start Data for the task

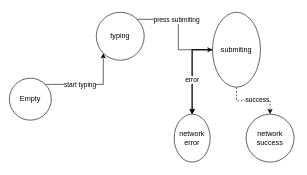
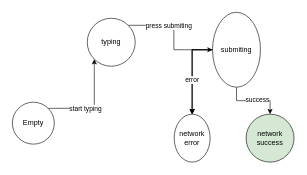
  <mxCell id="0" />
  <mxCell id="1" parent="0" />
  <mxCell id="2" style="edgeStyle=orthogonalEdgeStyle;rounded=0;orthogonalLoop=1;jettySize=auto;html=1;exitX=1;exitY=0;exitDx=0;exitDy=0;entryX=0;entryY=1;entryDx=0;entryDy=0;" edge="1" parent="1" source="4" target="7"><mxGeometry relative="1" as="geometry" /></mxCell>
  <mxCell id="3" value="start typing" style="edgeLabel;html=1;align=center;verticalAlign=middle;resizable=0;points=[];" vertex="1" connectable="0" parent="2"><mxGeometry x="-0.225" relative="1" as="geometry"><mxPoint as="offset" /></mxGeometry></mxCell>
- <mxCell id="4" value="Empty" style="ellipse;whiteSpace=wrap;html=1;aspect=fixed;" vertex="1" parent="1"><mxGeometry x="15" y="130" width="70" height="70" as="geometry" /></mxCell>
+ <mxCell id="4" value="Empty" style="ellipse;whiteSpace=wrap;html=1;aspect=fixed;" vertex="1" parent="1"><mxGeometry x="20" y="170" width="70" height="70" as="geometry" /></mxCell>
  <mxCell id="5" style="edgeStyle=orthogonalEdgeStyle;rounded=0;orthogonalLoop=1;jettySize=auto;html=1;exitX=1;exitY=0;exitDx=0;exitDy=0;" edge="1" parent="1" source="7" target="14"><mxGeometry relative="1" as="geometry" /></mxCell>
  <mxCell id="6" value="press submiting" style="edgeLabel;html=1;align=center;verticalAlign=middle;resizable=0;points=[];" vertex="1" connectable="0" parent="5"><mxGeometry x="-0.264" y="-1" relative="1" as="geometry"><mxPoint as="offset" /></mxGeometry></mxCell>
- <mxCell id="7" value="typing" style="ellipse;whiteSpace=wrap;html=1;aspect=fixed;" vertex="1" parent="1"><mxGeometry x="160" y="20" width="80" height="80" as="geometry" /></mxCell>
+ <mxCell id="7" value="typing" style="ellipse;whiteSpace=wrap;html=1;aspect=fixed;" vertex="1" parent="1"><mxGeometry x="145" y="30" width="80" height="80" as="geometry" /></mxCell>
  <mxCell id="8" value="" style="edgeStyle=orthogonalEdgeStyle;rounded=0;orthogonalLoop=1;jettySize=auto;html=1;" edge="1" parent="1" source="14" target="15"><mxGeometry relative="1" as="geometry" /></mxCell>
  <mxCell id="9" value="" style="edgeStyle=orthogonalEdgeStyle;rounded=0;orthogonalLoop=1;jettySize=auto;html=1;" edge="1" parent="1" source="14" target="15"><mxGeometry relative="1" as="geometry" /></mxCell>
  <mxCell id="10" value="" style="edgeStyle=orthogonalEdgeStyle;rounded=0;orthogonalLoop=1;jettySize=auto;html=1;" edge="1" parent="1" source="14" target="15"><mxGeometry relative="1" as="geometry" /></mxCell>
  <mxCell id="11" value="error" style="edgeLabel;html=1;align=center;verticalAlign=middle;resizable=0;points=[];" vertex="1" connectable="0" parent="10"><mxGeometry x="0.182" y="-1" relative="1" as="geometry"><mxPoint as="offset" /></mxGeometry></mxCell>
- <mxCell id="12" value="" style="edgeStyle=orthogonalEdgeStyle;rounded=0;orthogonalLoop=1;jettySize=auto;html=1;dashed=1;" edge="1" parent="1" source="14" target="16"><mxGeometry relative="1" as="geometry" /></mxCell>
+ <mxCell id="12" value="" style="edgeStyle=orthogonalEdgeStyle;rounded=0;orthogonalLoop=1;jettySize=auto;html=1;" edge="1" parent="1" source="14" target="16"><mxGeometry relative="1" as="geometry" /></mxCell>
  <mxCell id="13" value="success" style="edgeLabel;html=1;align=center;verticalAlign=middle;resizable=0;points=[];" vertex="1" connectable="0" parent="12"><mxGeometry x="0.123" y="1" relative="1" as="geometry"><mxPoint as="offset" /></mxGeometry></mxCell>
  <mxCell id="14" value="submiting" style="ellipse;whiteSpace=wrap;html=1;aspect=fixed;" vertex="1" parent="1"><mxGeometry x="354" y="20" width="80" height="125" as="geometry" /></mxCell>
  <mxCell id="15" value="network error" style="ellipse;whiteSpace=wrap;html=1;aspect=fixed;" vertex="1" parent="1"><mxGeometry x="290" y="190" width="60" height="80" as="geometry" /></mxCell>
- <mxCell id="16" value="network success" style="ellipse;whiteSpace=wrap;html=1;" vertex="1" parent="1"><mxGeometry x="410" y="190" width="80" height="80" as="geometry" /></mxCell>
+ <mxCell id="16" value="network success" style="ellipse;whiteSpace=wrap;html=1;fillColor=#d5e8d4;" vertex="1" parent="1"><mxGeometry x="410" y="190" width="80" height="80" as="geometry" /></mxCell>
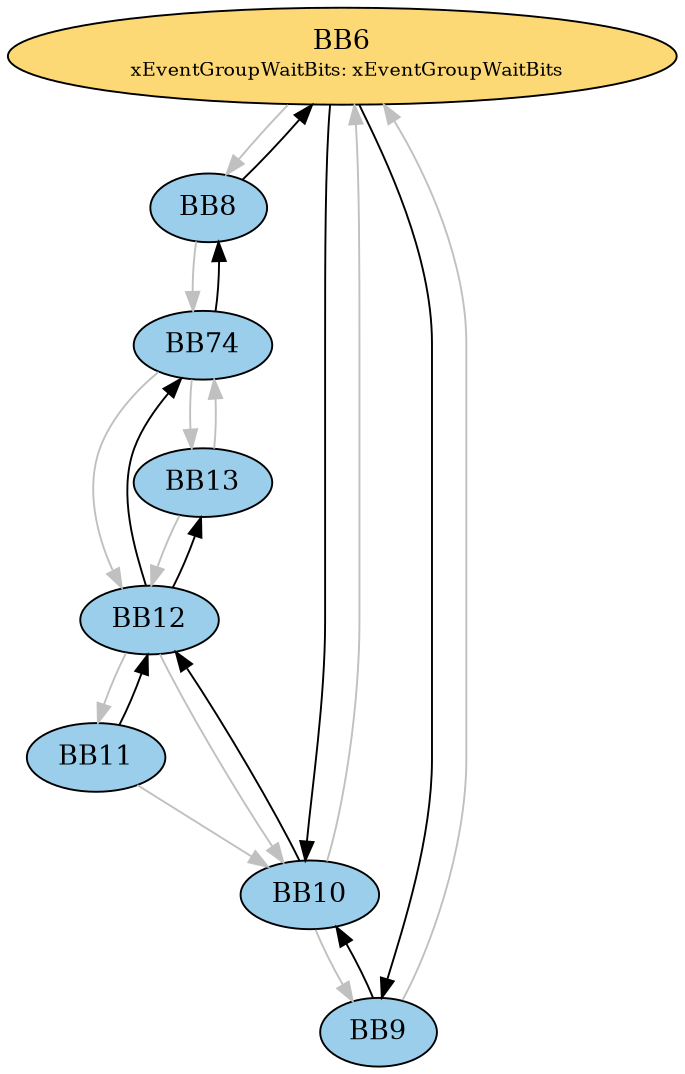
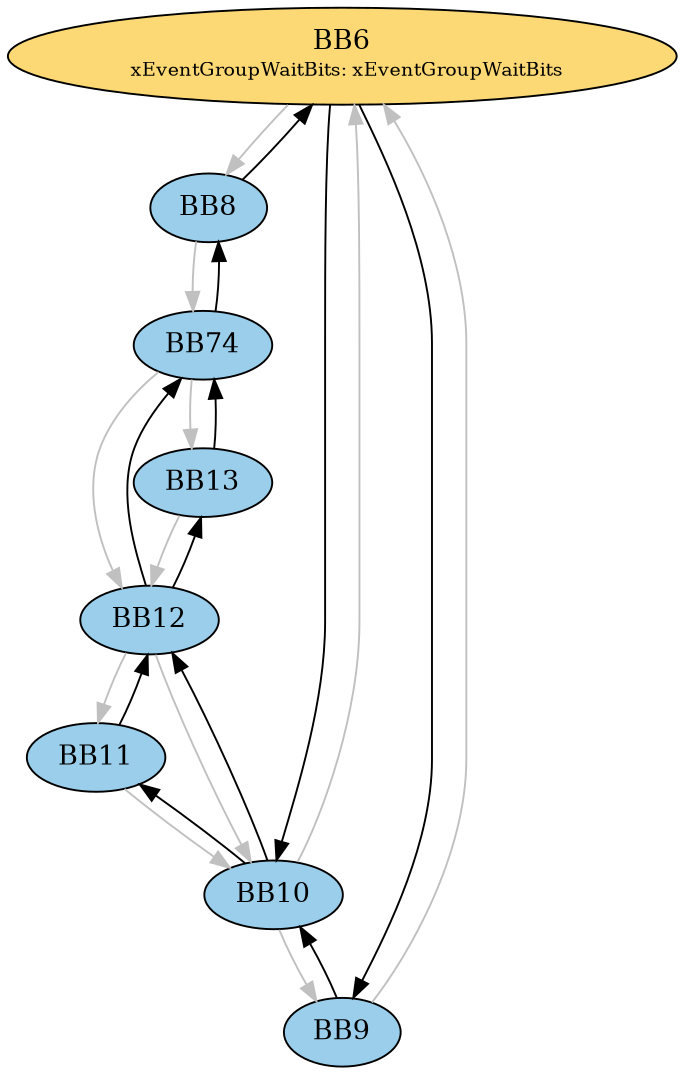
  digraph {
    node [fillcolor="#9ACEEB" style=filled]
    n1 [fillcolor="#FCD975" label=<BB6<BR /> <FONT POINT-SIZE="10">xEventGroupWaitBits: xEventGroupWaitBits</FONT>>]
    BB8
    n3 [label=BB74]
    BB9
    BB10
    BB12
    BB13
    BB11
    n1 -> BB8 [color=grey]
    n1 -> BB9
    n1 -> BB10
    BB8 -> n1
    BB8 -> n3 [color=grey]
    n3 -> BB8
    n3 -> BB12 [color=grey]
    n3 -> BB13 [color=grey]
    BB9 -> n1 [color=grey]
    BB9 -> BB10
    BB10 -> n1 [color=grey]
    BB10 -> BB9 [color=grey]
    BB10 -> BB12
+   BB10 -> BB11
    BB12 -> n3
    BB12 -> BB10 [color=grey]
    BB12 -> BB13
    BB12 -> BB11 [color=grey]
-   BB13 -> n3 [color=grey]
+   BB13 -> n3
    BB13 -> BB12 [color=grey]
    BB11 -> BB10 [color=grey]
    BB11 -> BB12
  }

end Data for the task

The request -> Locate every line in the material above that contains the string "fixed", and copy each one out. Case counts.

Complete answer ->
- <mxCell id="4" value="Empty" style="ellipse;whiteSpace=wrap;html=1;aspect=fixed;" vertex="1" parent="1"><mxGeometry x="15" y="130" width="70" height="70" as="geometry" /></mxCell>
+ <mxCell id="4" value="Empty" style="ellipse;whiteSpace=wrap;html=1;aspect=fixed;" vertex="1" parent="1"><mxGeometry x="20" y="170" width="70" height="70" as="geometry" /></mxCell>
- <mxCell id="7" value="typing" style="ellipse;whiteSpace=wrap;html=1;aspect=fixed;" vertex="1" parent="1"><mxGeometry x="160" y="20" width="80" height="80" as="geometry" /></mxCell>
+ <mxCell id="7" value="typing" style="ellipse;whiteSpace=wrap;html=1;aspect=fixed;" vertex="1" parent="1"><mxGeometry x="145" y="30" width="80" height="80" as="geometry" /></mxCell>
  <mxCell id="14" value="submiting" style="ellipse;whiteSpace=wrap;html=1;aspect=fixed;" vertex="1" parent="1"><mxGeometry x="354" y="20" width="80" height="125" as="geometry" /></mxCell>
  <mxCell id="15" value="network error" style="ellipse;whiteSpace=wrap;html=1;aspect=fixed;" vertex="1" parent="1"><mxGeometry x="290" y="190" width="60" height="80" as="geometry" /></mxCell>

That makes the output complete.